*** Source material ***

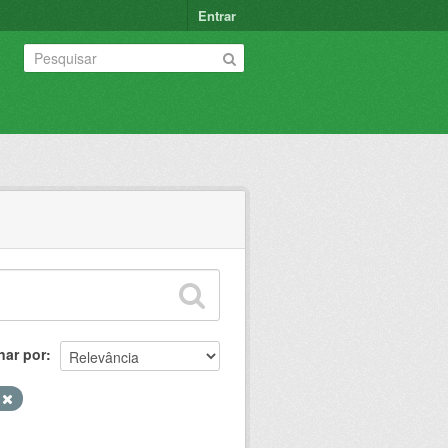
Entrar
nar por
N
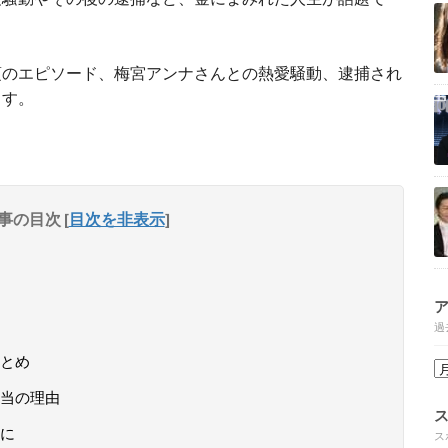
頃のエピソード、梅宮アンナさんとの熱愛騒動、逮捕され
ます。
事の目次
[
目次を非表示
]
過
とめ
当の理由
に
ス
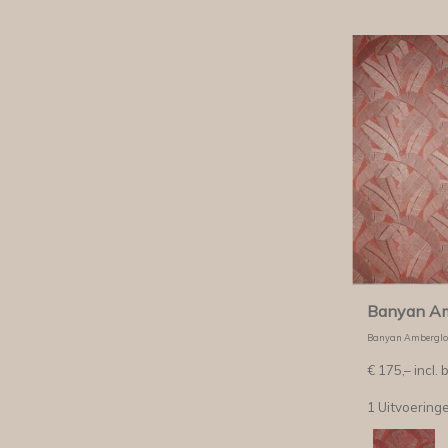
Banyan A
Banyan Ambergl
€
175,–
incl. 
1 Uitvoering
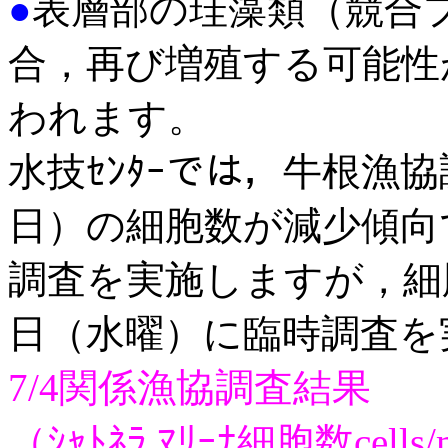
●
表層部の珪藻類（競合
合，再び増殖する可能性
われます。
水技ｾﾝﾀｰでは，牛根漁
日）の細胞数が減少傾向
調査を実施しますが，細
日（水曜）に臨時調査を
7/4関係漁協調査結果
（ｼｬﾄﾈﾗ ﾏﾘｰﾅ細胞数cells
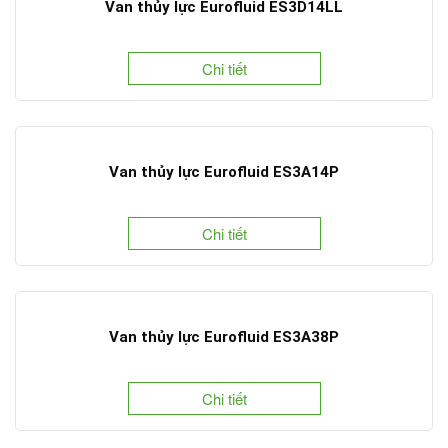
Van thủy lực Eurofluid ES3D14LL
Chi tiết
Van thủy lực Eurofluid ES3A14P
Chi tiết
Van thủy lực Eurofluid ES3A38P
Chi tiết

*** End of Source material ***
*** Source material ***

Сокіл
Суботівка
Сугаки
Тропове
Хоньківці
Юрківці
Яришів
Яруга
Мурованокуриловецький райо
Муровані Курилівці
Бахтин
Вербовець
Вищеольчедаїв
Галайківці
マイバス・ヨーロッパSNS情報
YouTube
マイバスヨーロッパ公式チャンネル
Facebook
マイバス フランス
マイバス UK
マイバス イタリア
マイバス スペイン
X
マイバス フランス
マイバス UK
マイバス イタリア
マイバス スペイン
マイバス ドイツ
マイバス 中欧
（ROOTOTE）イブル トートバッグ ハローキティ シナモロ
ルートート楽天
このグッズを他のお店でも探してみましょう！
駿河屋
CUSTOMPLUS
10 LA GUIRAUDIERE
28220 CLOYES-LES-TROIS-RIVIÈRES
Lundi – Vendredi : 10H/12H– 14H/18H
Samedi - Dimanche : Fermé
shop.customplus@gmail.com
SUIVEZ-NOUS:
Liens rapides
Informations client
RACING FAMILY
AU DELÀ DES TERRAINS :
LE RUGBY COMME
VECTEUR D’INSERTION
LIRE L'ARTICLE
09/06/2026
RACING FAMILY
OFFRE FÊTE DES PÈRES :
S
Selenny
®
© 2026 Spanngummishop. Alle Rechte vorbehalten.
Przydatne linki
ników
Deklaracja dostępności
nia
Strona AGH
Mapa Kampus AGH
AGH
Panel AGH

*** End of Source material ***

Work to complete: Pick out every line of the entries above that contains the string "Eurofluid" and list those lines. The match is case-sensitive.

Output below:
Van thủy lực Eurofluid ES3D14LL
Van thủy lực Eurofluid ES3A14P
Van thủy lực Eurofluid ES3A38P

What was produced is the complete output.